● PROBLEM TO WORK ON: Below are some records; copy them word for word and drop the pictures.

★ ★ ★ ★

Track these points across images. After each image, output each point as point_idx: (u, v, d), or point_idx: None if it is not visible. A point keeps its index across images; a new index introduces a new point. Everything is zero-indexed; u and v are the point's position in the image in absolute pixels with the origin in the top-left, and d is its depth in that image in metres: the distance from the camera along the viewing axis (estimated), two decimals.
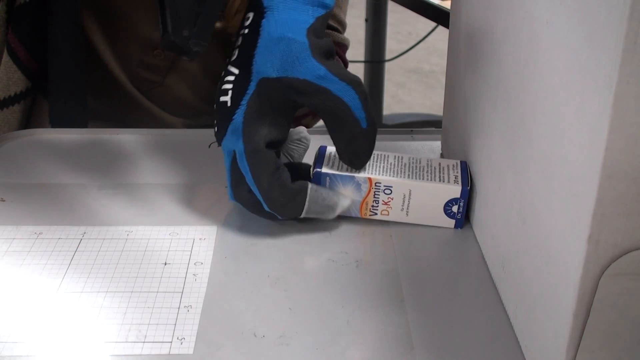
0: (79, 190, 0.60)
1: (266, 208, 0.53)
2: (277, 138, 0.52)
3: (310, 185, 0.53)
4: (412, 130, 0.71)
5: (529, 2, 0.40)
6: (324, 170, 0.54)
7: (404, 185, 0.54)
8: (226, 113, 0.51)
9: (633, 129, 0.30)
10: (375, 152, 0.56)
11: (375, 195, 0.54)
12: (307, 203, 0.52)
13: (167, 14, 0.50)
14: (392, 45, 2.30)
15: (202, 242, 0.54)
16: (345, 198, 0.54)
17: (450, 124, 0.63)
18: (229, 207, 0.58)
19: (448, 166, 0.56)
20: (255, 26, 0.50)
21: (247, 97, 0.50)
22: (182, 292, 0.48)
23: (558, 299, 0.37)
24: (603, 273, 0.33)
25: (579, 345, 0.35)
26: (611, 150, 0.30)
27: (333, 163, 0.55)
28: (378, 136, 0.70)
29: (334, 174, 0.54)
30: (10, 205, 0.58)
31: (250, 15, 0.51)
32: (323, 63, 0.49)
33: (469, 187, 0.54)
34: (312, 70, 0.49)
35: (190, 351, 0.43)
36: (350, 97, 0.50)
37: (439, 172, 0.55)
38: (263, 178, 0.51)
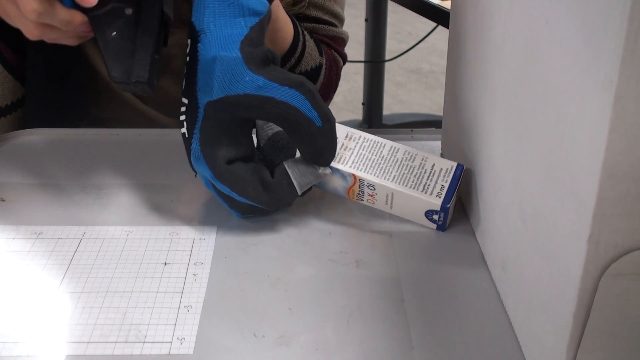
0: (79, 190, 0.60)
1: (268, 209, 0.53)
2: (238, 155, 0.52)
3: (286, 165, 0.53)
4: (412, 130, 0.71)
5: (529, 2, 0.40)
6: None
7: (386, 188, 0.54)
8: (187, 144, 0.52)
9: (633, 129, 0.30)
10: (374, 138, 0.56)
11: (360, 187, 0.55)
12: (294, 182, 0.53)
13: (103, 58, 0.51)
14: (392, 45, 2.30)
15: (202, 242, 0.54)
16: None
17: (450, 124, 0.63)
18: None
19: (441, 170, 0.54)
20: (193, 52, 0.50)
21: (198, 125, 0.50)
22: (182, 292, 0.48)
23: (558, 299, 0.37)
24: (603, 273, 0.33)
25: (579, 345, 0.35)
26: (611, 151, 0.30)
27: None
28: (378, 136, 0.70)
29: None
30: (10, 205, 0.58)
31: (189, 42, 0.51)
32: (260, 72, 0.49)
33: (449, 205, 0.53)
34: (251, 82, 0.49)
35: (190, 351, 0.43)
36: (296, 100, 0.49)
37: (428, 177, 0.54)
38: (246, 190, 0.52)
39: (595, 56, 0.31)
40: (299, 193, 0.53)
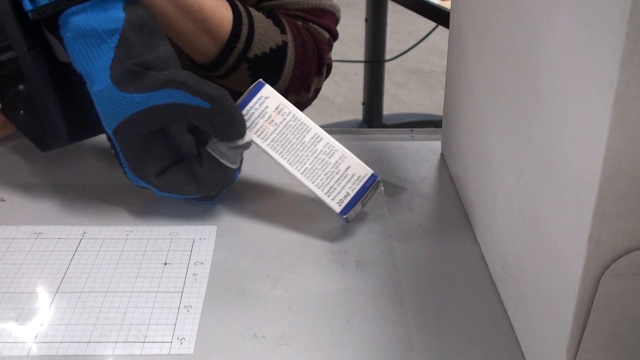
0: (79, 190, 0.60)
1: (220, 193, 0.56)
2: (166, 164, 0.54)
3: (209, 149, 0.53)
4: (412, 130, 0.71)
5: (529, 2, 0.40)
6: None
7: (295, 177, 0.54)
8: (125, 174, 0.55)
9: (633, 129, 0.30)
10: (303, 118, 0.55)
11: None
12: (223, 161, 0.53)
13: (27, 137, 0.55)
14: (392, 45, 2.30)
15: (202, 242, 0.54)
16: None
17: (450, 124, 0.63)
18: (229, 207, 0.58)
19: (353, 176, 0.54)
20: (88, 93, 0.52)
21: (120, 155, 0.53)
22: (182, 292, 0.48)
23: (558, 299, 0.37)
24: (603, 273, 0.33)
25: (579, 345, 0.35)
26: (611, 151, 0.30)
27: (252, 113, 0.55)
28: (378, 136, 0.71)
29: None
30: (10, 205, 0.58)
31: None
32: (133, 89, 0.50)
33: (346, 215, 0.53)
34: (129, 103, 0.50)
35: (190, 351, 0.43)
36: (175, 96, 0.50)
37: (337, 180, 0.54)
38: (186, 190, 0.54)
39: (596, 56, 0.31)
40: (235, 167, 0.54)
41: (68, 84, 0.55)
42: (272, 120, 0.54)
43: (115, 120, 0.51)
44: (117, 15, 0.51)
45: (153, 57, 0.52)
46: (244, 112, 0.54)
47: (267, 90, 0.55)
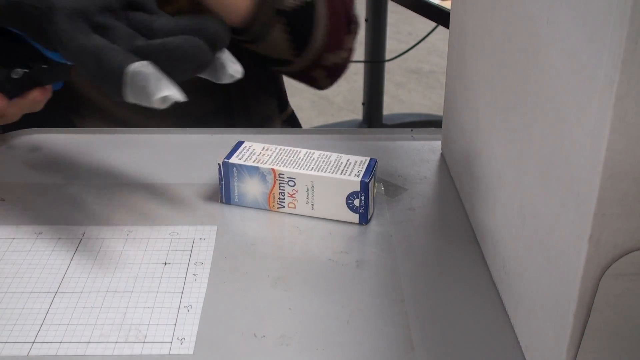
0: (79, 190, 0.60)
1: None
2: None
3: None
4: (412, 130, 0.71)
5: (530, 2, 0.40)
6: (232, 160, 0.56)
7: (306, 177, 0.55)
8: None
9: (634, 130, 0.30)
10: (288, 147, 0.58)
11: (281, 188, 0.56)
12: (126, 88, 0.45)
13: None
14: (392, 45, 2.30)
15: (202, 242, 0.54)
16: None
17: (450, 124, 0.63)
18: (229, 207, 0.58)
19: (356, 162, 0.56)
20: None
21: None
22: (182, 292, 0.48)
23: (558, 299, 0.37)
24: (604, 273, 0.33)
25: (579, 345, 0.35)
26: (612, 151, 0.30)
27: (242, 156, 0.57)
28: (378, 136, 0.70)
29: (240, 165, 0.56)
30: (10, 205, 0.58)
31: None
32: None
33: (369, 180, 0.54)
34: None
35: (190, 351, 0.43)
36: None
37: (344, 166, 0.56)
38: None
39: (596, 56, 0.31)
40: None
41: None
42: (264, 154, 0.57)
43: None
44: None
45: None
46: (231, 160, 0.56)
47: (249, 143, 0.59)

★ ★ ★ ★

● SOLVED EXERCISE:
Track these points across images. After each image, output each point as point_idx: (u, v, d), or point_idx: None if it is not visible. A point keeps its index across images; a new index introduces a new point. Everything is zero-indexed; u and v are the point's position in the image in absolute pixels with the origin in the top-left, and d is its depth in that image in metres: the distance from the camera along the viewing axis (estimated), two decimals.
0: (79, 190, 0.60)
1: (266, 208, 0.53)
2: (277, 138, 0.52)
3: (310, 185, 0.53)
4: (412, 130, 0.71)
5: (529, 2, 0.40)
6: (324, 170, 0.54)
7: (404, 185, 0.54)
8: (226, 113, 0.51)
9: (633, 129, 0.30)
10: (375, 152, 0.56)
11: (375, 195, 0.54)
12: (307, 203, 0.52)
13: (167, 14, 0.50)
14: (392, 45, 2.30)
15: (202, 242, 0.54)
16: (345, 198, 0.54)
17: (450, 124, 0.63)
18: (229, 207, 0.58)
19: (448, 166, 0.56)
20: (255, 26, 0.50)
21: (247, 97, 0.50)
22: (182, 292, 0.48)
23: (558, 299, 0.37)
24: (603, 273, 0.33)
25: (579, 345, 0.35)
26: (611, 150, 0.30)
27: (333, 163, 0.55)
28: (378, 136, 0.70)
29: (334, 174, 0.54)
30: (10, 205, 0.58)
31: (250, 15, 0.51)
32: (323, 63, 0.49)
33: (469, 187, 0.54)
34: (312, 70, 0.49)
35: (190, 351, 0.43)
36: (350, 97, 0.50)
37: (439, 172, 0.55)
38: (263, 178, 0.51)
0: (79, 190, 0.60)
1: (268, 209, 0.53)
2: (238, 155, 0.52)
3: (286, 165, 0.53)
4: (412, 130, 0.71)
5: (529, 2, 0.40)
6: None
7: (386, 188, 0.54)
8: (187, 144, 0.52)
9: (633, 129, 0.30)
10: (374, 138, 0.56)
11: (360, 187, 0.55)
12: (294, 182, 0.53)
13: (103, 58, 0.51)
14: (392, 45, 2.30)
15: (202, 242, 0.54)
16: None
17: (450, 124, 0.63)
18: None
19: (441, 170, 0.54)
20: (193, 52, 0.50)
21: (198, 125, 0.50)
22: (182, 292, 0.48)
23: (558, 299, 0.37)
24: (603, 273, 0.33)
25: (579, 345, 0.35)
26: (611, 151, 0.30)
27: None
28: (378, 136, 0.70)
29: None
30: (10, 205, 0.58)
31: (189, 42, 0.51)
32: (260, 72, 0.49)
33: (449, 205, 0.53)
34: (251, 82, 0.49)
35: (190, 351, 0.43)
36: (296, 100, 0.49)
37: (428, 177, 0.54)
38: (246, 190, 0.52)
39: (595, 56, 0.31)
40: (299, 193, 0.53)
0: (79, 190, 0.60)
1: (220, 193, 0.56)
2: (166, 164, 0.54)
3: (209, 149, 0.53)
4: (412, 130, 0.71)
5: (529, 2, 0.40)
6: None
7: (295, 177, 0.54)
8: (125, 174, 0.55)
9: (633, 129, 0.30)
10: (303, 118, 0.55)
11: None
12: (223, 161, 0.53)
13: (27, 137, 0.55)
14: (392, 45, 2.30)
15: (202, 242, 0.54)
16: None
17: (450, 124, 0.63)
18: (229, 207, 0.58)
19: (353, 176, 0.54)
20: (88, 93, 0.52)
21: (120, 155, 0.53)
22: (182, 292, 0.48)
23: (558, 299, 0.37)
24: (603, 273, 0.33)
25: (579, 345, 0.35)
26: (611, 151, 0.30)
27: (252, 113, 0.55)
28: (378, 136, 0.71)
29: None
30: (10, 205, 0.58)
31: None
32: (133, 89, 0.50)
33: (346, 215, 0.53)
34: (129, 103, 0.50)
35: (190, 351, 0.43)
36: (175, 96, 0.50)
37: (337, 180, 0.54)
38: (186, 190, 0.54)
39: (596, 56, 0.31)
40: (235, 167, 0.54)
41: (68, 84, 0.55)
42: (272, 120, 0.54)
43: (115, 120, 0.51)
44: (117, 15, 0.51)
45: (153, 57, 0.52)
46: (244, 112, 0.54)
47: (267, 90, 0.55)
0: (79, 190, 0.60)
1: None
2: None
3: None
4: (412, 130, 0.71)
5: (530, 2, 0.40)
6: (232, 160, 0.56)
7: (306, 177, 0.55)
8: None
9: (634, 130, 0.30)
10: (288, 147, 0.58)
11: (281, 188, 0.56)
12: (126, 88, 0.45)
13: None
14: (392, 45, 2.30)
15: (202, 242, 0.54)
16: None
17: (450, 124, 0.63)
18: (229, 207, 0.58)
19: (356, 162, 0.56)
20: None
21: None
22: (182, 292, 0.48)
23: (558, 299, 0.37)
24: (604, 273, 0.33)
25: (579, 345, 0.35)
26: (612, 151, 0.30)
27: (242, 156, 0.57)
28: (378, 136, 0.70)
29: (240, 165, 0.56)
30: (10, 205, 0.58)
31: None
32: None
33: (369, 180, 0.54)
34: None
35: (190, 351, 0.43)
36: None
37: (344, 166, 0.56)
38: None
39: (596, 56, 0.31)
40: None
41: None
42: (264, 154, 0.57)
43: None
44: None
45: None
46: (231, 160, 0.56)
47: (249, 143, 0.59)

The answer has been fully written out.